Mais de 300 mil crianças são obrigadas a guerrear
12 de fevereiro de 2002Napoleão Adok tinha 11 anos de idade quando viajou do Sudão para a Etiópia na condição de soldado. Como sabia escrever o próprio nome, Adok ficou responsável por um batalhão de 200 jovens entre nove e 15 anos de idade. "Eu fui treinado durante seis meses", conta o ex-guerrilheiro de 28 anos de idade.
Após este período de formação, Adok serviu o exército de libertação do Sudão, que lutava desde 1983 por liberdade religiosa e maior autonomia no sul do país. "Além de matar, também faziam parte das minhas tarefas, esconder minas nos campos e avançar por trás das frentes de combate dos inimigos", conta Adok. Durante a realização destas tarefas, o pequeno soldado presenciou a morte de muitos amigos em explosões nos campos minados.
"Crianças no exército são como minas, cheias de raiva e ódio", acredita Adok, que nunca vai esquecer determinadas imagens. Ele lutou durante sete anos na guerra civil do Sudão, mas deixou o exército de libertação em 1991, quando conheceu o trabalho da Unicef e da Cruz Vermelha e mudou-se para o Quênia, onde estudou. Hoje, Adok trabalha para uma organização que cuida de antigos soldados-crianças.
Cálculos das Nações Unidas apontam que cerca de 300 mil crianças em todo o mundo são obrigadas a pegar em armas. Grande parte delas é seqüestrada e obrigada a lutar em grupos revolucionários. Apesar da maioria das crianças ter entre 15 e 17 anos de idade, em alguns países as crianças aprendem a atirar aos sete anos.

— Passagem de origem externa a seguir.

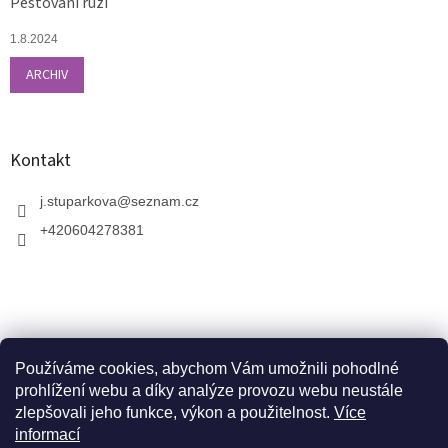
Pěstování růží
1.8.2024
ARCHIV
Kontakt
j.stuparkova
@
seznam.cz
+420604278381
Používáme cookies, abychom Vám umožnili pohodlné
prohlížení webu a díky analýze provozu webu neustále
zlepšovali jeho funkce, výkon a použitelnost.
Více
informací
V zahradnictví je možné osobně vybírat stromy a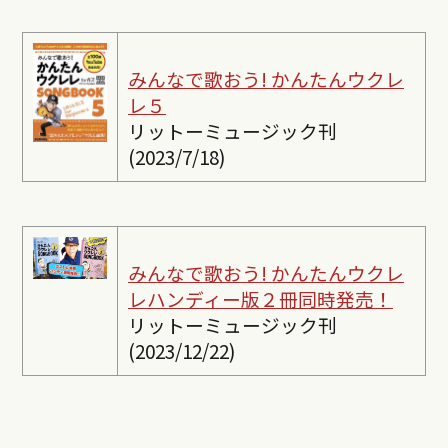
みんなで歌おう! かんたんウクレ
レ５
リットーミュージック刊
(2023/7/18)
みんなで歌おう! かんたんウクレ
レ
ハンディー版２冊同時発売！
リットーミュージック刊
(2023/12/22)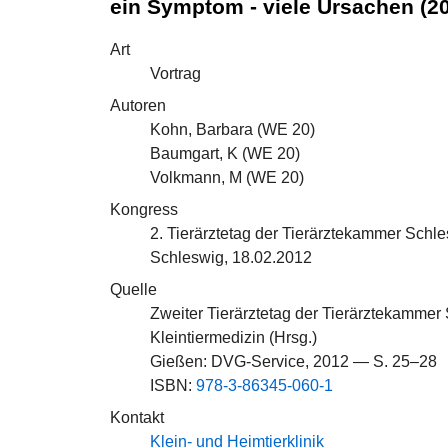
ein Symptom - viele Ursachen (2
Art
Vortrag
Autoren
Kohn, Barbara (
WE 20
)
Baumgart, K (
WE 20
)
Volkmann, M (
WE 20
)
Kongress
2. Tierärztetag der Tierärztekammer Schl
Schleswig, 18.02.2012
Quelle
Zweiter Tierärztetag der Tierärztekamme
Kleintiermedizin (Hrsg.)
Gießen: DVG-Service, 2012 — S. 25–28
ISBN:
978-3-86345-060-1
Kontakt
Klein- und Heimtierklinik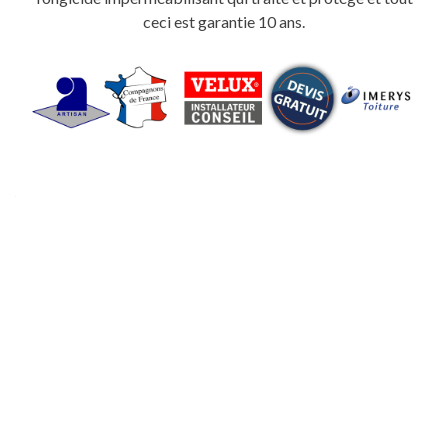
ceci est garantie 10 ans.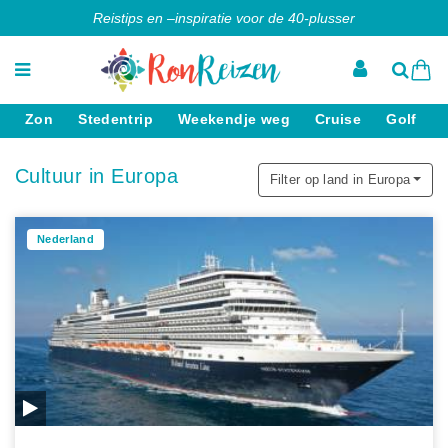
Reistips en –inspiratie voor de 40-plusser
Zon
Stedentrip
Weekendje weg
Cruise
Golf
Cultuur in Europa
Filter op land in Europa
Nederland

"Enquanto antigamente as crianças eram apanhadas por não existir adultos em número suficiente, hoje elas são utilizadas justamente porque são crianças", diz Rory Mungoven da importante instituição inglesa Organisation Coalition to Stop the Use of Child Soldiers. Segundo ele, as crianças são usadas por serem baratas, fáceis de serem controladas e submetidas a lavagens cerebrais. A maioria delas se torna extremamente violenta. Muitos dos meninos e meninas também são seqüestrados para servir como escravos sexuais.
Não há mais desculpas
Inúmeros grupos de defesa dos direitos humanos lutam, há anos, contra a exploração de crianças nos exércitos em países como Sudão, Colômbia, Angola, Sri Lanka e Afeganistão. Um certo avanço foi conseguido com a entrada em vigor, nesta terça-feira (12), de um protocolo adicional da Convenção dos Direitos da Criança das Nações Unidas.
O documento, que foi assinado por 96 países e já foi ratificado por 14 deles, proíbe o recrutamento de jovens com menos de 18 anos de idade. Os exércitos só podem admitir voluntários que tenham mais de 16 anos de idade.

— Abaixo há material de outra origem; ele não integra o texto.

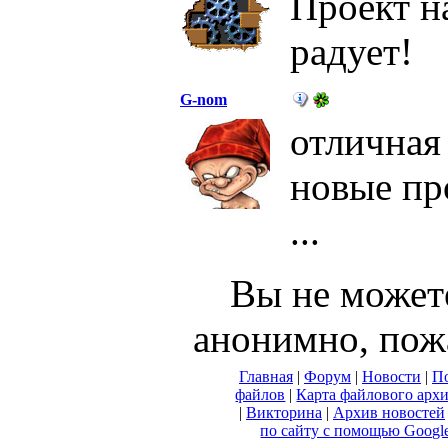
Проект н
радует!
G-nom
отличная
новые про
...
Вы не может
анонимно, пож
Главная
|
Форум
|
Новости
|
По
файлов
|
Карта файлового арх
|
Викторина
|
Архив новостей
по сайту с помощью Googl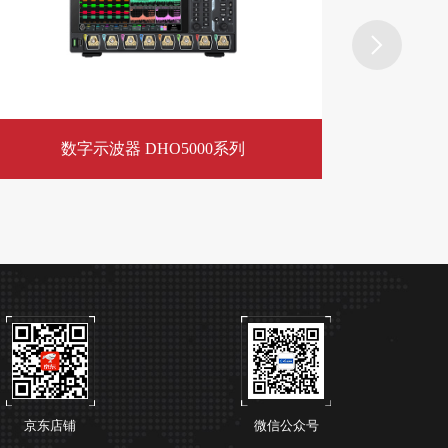
​数字示波器 DHO5000系列
京东店铺
微信公众号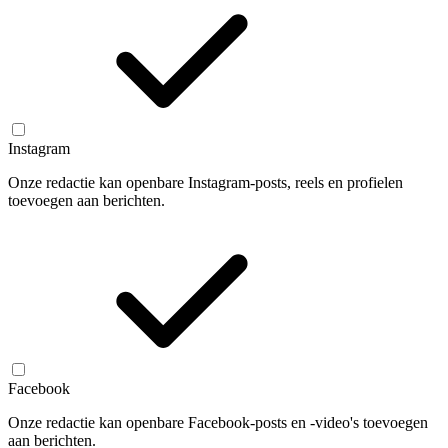
Instagram
Onze redactie kan openbare Instagram-posts, reels en profielen
toevoegen aan berichten.
Facebook
Onze redactie kan openbare Facebook-posts en -video's toevoegen
aan berichten.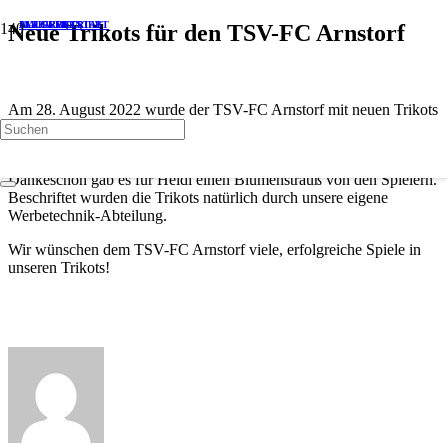
ALLGEMEIN
FARBWERKSTATT
MALERBETRIEB
Neue Trikots für den TSV-FC Arnstorf
Am 28. August 2022 wurde der TSV-FC Arnstorf mit neuen Trikots
von uns ausgestattet.
Christian und Heidi übergaben die Trikots persönlich. Als kleines
Dankeschön gab es für Heidi einen Blumenstrauß von den Spielern.
Beschriftet wurden die Trikots natürlich durch unsere eigene
Werbetechnik-Abteilung.
Wir wünschen dem TSV-FC Arnstorf viele, erfolgreiche Spiele in
unseren Trikots!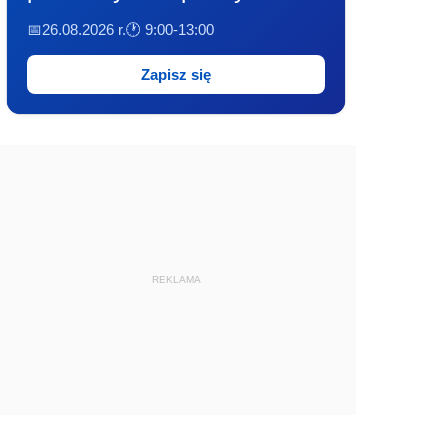
📅26.08.2026 r.
🕐 9:00-13:00
Zapisz się
REKLAMA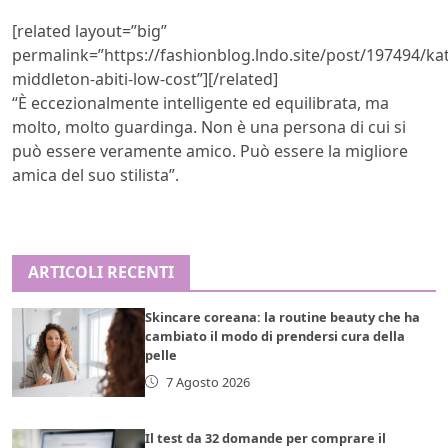
[related layout=”big”
permalink=”https://fashionblog.lndo.site/post/197494/ka
middleton-abiti-low-cost”][/related]
“È eccezionalmente intelligente ed equilibrata, ma
molto, molto guardinga. Non è una persona di cui si
può essere veramente amico. Può essere la migliore
amica del suo stilista”.
ARTICOLI RECENTI
Skincare coreana: la routine beauty che ha
cambiato il modo di prendersi cura della
pelle
7 Agosto 2026
Il test da 32 domande per comprare il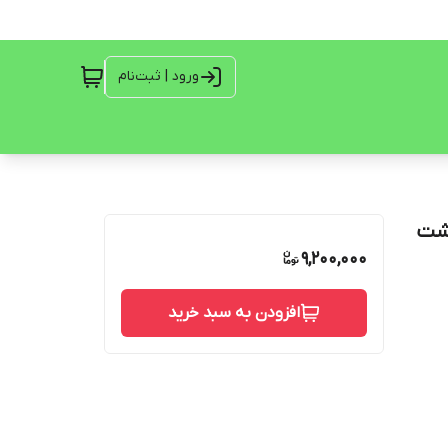
ورود | ثبت‌نام
پشت
9,200,000
افزودن به سبد خرید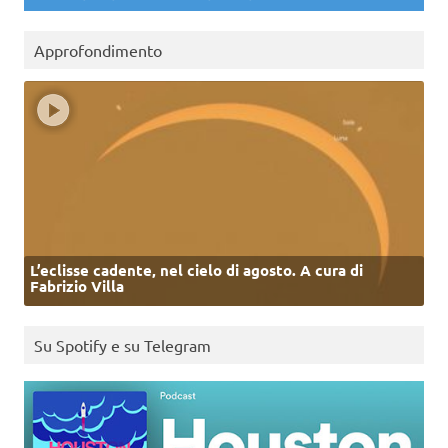
Approfondimento
L’eclisse cadente, nel cielo di agosto. A cura di
Fabrizio Villa
Su Spotify e su Telegram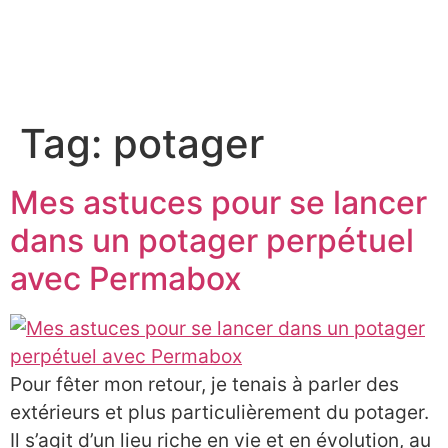
À PROPOS
Tag:
potager
Mes astuces pour se lancer
dans un potager perpétuel
avec Permabox
Pour fêter mon retour, je tenais à parler des
extérieurs et plus particulièrement du potager.
Il s’agit d’un lieu riche en vie et en évolution, au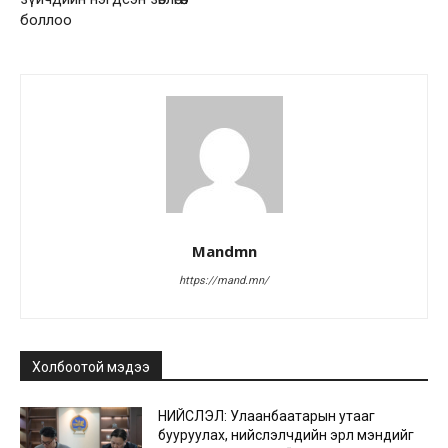
боллоо
Mandmn
https://mand.mn/
Холбоотой мэдээ
НИЙСЛЭЛ: Улаанбаатарын утааг
бууруулах, нийслэлчүүдийн эрүүл мэндийг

"Agora não existem mais desculpas para o uso de crianças como soldados ", disse a comissária superior da ONU para direitos humanos, Mary Robinson. Nos dias de hoje, já está comprovado que a perda da infância pode ter efeitos irreversíveis na vida de um ser humano.

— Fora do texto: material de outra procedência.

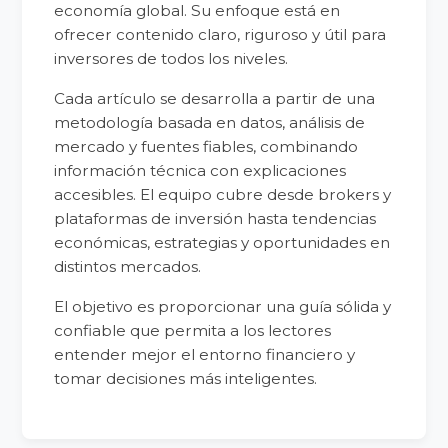
economía global. Su enfoque está en
ofrecer contenido claro, riguroso y útil para
inversores de todos los niveles.
Cada artículo se desarrolla a partir de una
metodología basada en datos, análisis de
mercado y fuentes fiables, combinando
información técnica con explicaciones
accesibles. El equipo cubre desde brokers y
plataformas de inversión hasta tendencias
económicas, estrategias y oportunidades en
distintos mercados.
El objetivo es proporcionar una guía sólida y
confiable que permita a los lectores
entender mejor el entorno financiero y
tomar decisiones más inteligentes.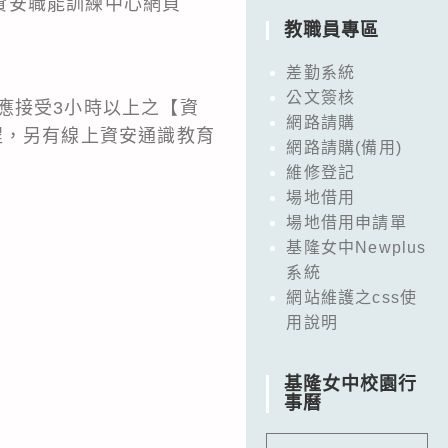
資安職能訓練中心網頁
教職員專區
差勤系統
公文簽核
應接受3小時以上之【資
網路請購
程，另有線上資安通識教育
網路請購(備用)
維修登記
場地借用
場地借用申請單
基隆女中Newplus
系統
網站維護之css使
用說明
基隆女中校園行
事曆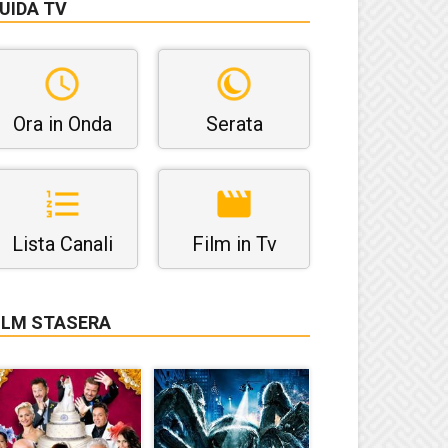
UIDA TV
Ora in Onda
Serata
Lista Canali
Film in Tv
ILM STASERA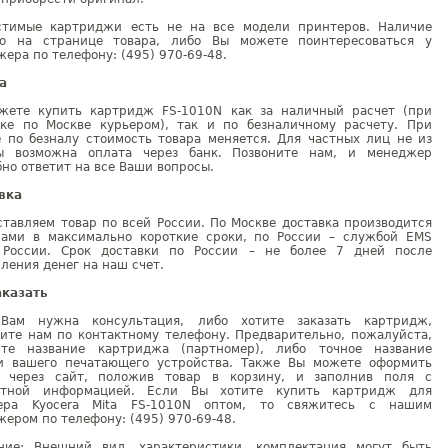
стимые картриджи есть не на все модели принтеров. Наличие
но на странице товара, либо Вы можете поинтересоваться у
ера по телефону: (495) 970-69-48.
а
жете купить картридж FS-1010N как за наличный расчет (при
вке по Москве курьером), так и по безналичному расчету. При
е по безналу стоимость товара меняется. Для частных лиц не из
ы возможна оплата через банк. Позвоните нам, и менеджер
но ответит на все Ваши вопросы.
вка
тавляем товар по всей России. По Москве доставка производится
рами в максимально короткие сроки, по России – службой EMS
 России. Срок доставки по России – не более 7 дней после
ления денег на наш счет.
аказать
Вам нужна консультация, либо хотите заказать картридж,
ните нам по контактному телефону. Предварительно, пожалуйста,
ите название картриджа (партномер), либо точное название
и вашего печатающего устройства. Также Вы можете оформить
у через сайт, положив товар в корзину, и заполнив поля с
ктной информацией. Если Вы хотите купить картридж для
ера Kyocera Mita FS-1010N оптом, то свяжитесь с нашим
ером по телефону: (495) 970-69-48.
ние: Внешний вид, характеристики, комплектация могут быть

Sinais de conscientização já estão aparecendo em alguns lugares do mundo. No Sudão, Congo e Serra Leoa, milhares de crianças foram dispensadas das forças armadas.
O próprio Napoleão Adok está convencido de que a entrada em vigor do protocolo da ONU foi apenas um pequeno passo. Ele está preocupado com que as crianças sejam reintegradas à sociedade através de opções de trabalho e estudos. "Saber que existiam alternativas foi o que me tirou do exército", explica Adok.
Milhares de pessoas estiveram nesta terça-feira em frente ao Palácio das Nações, em Genebra, empunhando mãos vermelhas de papelão para protestar contra a utilização de crianças em guerras ao redor do mundo.